**Artykuł:**
......
Dalej jest "Wywiader", który niestety nie działa (przynajmniej mi, choć to może być wina laptopa, który już powoli się sypie). Następnie SPAMownik, który jak widzę spełnia swoją rolę znakomicie. Ostatnia zakładka to link do Twojego drugiego bloga.
9/10

6. Statystyki
Widzę, że masz bardzo wielu stałych czytelników, którzy potrafią wyrazić szczere opinie na temat Twojej twórczości. Często też z nimi "rozmawiasz". Raczej nie ma żadnych SPAMów pod rozdziałami - znajdują się w odpowiednim miejscu.
5/5

7. Inne
+ za oryginalność,
+ za Gilberta,
+ za zakładkę z bohaterami,
+ za ład i porządek na blogu,
+ za "anonimowe opinie na Twój temat".
5/5

8. Podsumowanie
No cóż, Twój blog jest praktycznie idealny pod każdym względem. Jedyne nad czym musisz popracować, to nad opisem uczuć Jamesa. Ewentualnie zamień powtórzony adres na nagłówku na jakiś ładny cytat lub fragment piosenki.

Ostatecznie: 110/115, ocena -celująca, na którą w pełni zasługujesz. Gratulacje.

Przyznam, że bardzo przyjemnie mi się oceniało Twoją stronę. Liczę na więcej takich blogów :)
Przepraszam, że nie informuję o wpisaniu do kolejki, ale nie mam na to czasu ani ochoty...
......
**Wyciąg z danych:**
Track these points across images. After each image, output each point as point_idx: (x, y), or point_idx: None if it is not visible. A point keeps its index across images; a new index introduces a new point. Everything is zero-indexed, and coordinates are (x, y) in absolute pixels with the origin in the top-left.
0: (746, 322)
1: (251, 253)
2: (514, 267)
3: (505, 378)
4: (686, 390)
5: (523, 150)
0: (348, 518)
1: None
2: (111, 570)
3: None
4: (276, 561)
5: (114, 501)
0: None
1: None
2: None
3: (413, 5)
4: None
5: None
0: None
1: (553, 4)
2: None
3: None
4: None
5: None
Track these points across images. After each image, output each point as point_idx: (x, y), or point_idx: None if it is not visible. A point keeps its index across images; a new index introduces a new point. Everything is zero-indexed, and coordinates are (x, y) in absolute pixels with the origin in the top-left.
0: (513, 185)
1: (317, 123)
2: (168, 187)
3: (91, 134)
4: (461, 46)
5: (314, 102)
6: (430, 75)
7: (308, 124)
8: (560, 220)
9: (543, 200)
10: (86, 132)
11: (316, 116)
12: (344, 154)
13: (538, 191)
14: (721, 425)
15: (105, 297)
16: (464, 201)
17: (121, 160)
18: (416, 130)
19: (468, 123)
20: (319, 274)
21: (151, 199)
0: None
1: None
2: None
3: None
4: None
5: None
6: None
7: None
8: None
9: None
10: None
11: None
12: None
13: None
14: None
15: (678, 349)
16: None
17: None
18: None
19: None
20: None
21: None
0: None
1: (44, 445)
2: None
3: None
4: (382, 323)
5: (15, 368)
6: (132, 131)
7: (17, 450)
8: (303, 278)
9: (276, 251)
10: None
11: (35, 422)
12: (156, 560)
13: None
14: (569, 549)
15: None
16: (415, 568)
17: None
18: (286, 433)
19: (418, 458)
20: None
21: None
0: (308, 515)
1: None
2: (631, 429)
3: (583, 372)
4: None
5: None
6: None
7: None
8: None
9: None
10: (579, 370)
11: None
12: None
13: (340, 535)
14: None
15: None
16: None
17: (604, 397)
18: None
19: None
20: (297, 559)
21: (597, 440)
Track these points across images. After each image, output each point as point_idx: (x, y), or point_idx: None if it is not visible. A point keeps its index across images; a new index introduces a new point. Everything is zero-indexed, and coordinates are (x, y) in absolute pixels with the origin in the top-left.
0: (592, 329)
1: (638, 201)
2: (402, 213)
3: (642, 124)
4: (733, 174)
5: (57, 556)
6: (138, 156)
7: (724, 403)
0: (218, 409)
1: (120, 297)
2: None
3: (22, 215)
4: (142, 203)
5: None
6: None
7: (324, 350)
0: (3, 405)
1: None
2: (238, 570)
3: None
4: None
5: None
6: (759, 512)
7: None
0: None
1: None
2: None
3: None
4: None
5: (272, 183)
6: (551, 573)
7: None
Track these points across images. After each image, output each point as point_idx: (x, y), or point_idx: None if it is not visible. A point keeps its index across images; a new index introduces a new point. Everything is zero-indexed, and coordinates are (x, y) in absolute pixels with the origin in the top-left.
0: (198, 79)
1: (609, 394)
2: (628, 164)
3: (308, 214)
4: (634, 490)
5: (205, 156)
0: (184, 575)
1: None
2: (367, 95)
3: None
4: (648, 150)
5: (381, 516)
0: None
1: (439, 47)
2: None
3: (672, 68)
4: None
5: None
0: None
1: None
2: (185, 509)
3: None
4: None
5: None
......
**Krótkie zadanie:** Proszę przepisać fragment artykułu, który zaczyna się od słów „Przyznam, że bardzo” i kończy na słowach „czasu ani ochoty...”, zamieniając w nim „przyjemnie” na „miło”.

**Wynik ćwiczenia:**
Przyznam, że bardzo miło mi się oceniało Twoją stronę. Liczę na więcej takich blogów :)
Przepraszam, że nie informuję o wpisaniu do kolejki, ale nie mam na to czasu ani ochoty...